Summarize the column below on Fitbit evidence in a murder case in two sentences.

+++ Text provided

Fitbit data, other digital evidence used by prosecution in murder case

Nicole Black

In mid-2015 I wrote about an emerging trend where data from wearable mobile devices was being used in the courtroom (nydailyrecord.com/2015/08/14/legal-loop-wearable-tech-data-as-evidence-in-the-courtroom/). In that column I discussed two cases where Fitbit data was used: one where it was offered as evidence to support a personal injury claim and the other where it was used to disprove a complainant’s rape allegations.

Since then, I was unaware of any other reports involving the use of Fitbit or other wearable data being used in a criminal case until last week, when a new case was reported where Fitbit data and other digital evidence was used to support the prosecution of a criminal matter (www. courant.com/news/connecticut/hc-ellington-murder-fit-bit-2017 0422-story.html). This case is particularly interesting since there was so much digital data used by the prosecution to refute the defendant’s version of the events leading to his wife’s death.

In this case, the defendant claimed that his wife had been killed by an intruder and he provided a very detailed version of events leading to her shooting. He alleged that while he was driving to work one morning, he received an alert on his cellphone indicating that his home’s burglar alarm had gone off. So he emailed his boss using his cellphone and indicated he’d be late to work. He then drove home, arriving at approximately 9 a.m., at which point he encountered an intruder with whom he engaged in a struggle.

During the short altercation, he heard his wife come in the garage door and yelled at her to run. He tried to fight off the intruder, but was briefly incapacitated. The defendant then ran after the intruder only to see him shoot and kill his wife. The intruder then incapacitated the defendant again and left their home, at which point the defendant managed to make his way to his car keys, even though he was partially tied up, and activated the panic button for the home’s alarm system.

++++++
+++ Provided data

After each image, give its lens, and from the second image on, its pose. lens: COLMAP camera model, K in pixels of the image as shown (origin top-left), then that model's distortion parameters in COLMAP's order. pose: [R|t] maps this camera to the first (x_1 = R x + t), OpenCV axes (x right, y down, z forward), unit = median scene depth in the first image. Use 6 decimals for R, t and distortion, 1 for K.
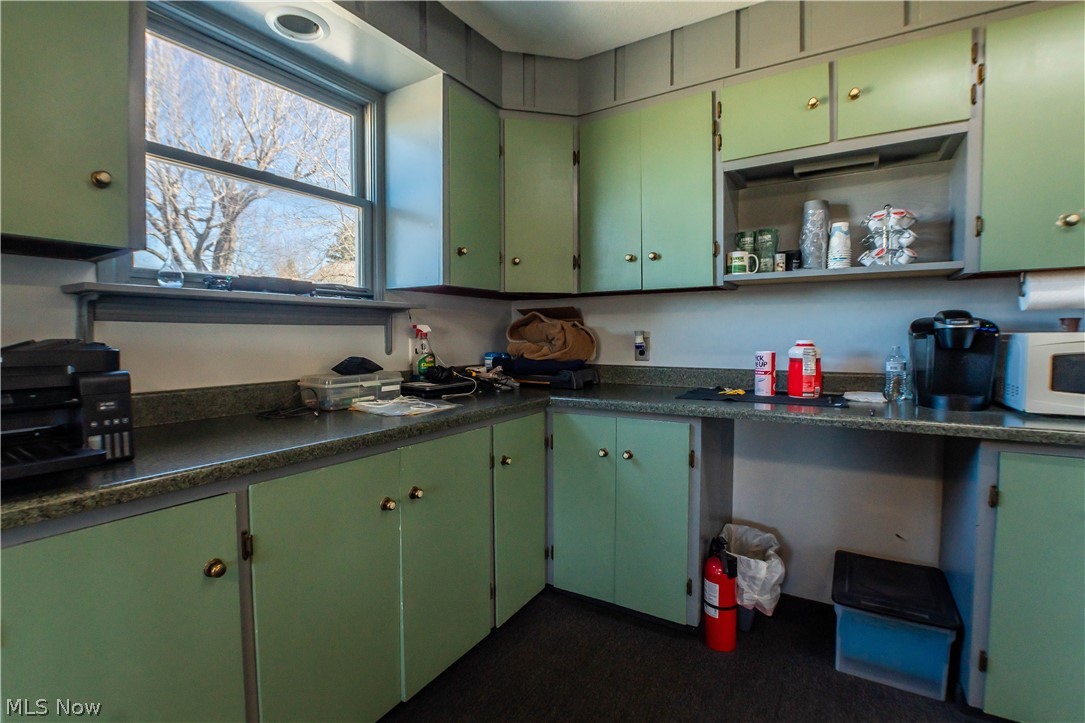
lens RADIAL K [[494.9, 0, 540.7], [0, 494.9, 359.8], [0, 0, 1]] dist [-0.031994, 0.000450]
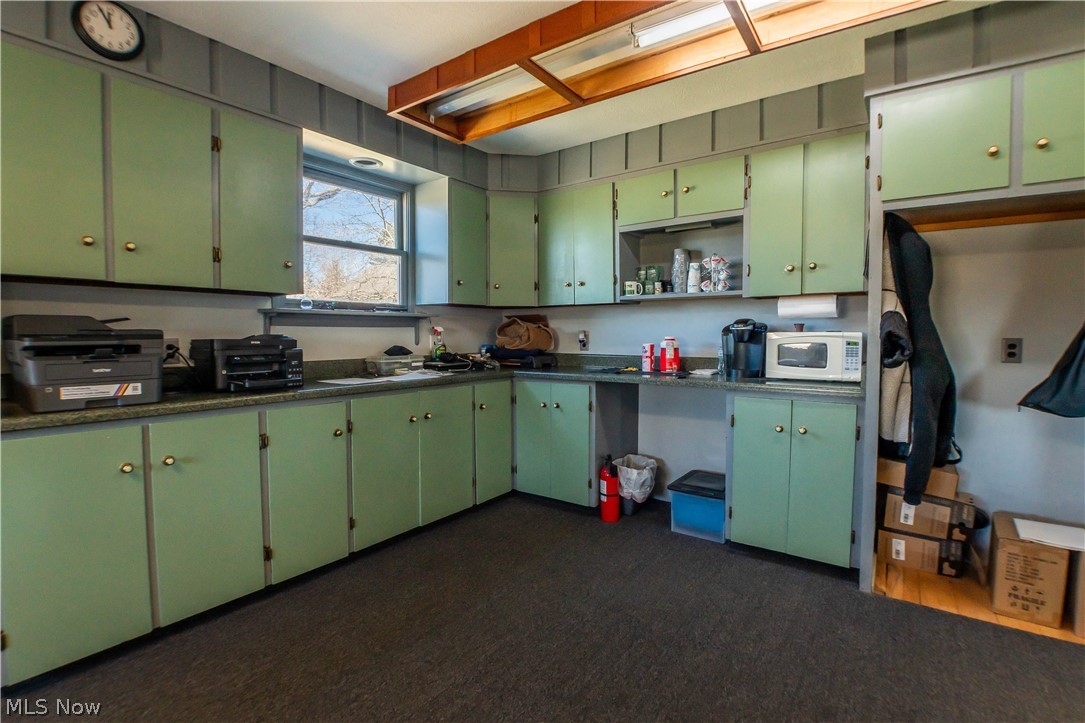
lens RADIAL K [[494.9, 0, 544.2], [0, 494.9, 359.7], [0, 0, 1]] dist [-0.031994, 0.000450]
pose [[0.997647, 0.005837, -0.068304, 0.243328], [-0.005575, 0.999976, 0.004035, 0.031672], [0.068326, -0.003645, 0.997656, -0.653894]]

++++++

§ **Output of the task**: A 2015 column discussed Fitbit data used as evidence to support a personal injury claim and to disprove a rape allegation, and a newly reported case now shows Fitbit data and other digital evidence supporting a criminal prosecution. In that case, the prosecution used extensive digital data to refute a defendant who claimed that an alarm alert had brought him home from his drive to work, where he struggled with an intruder who then shot and killed his wife.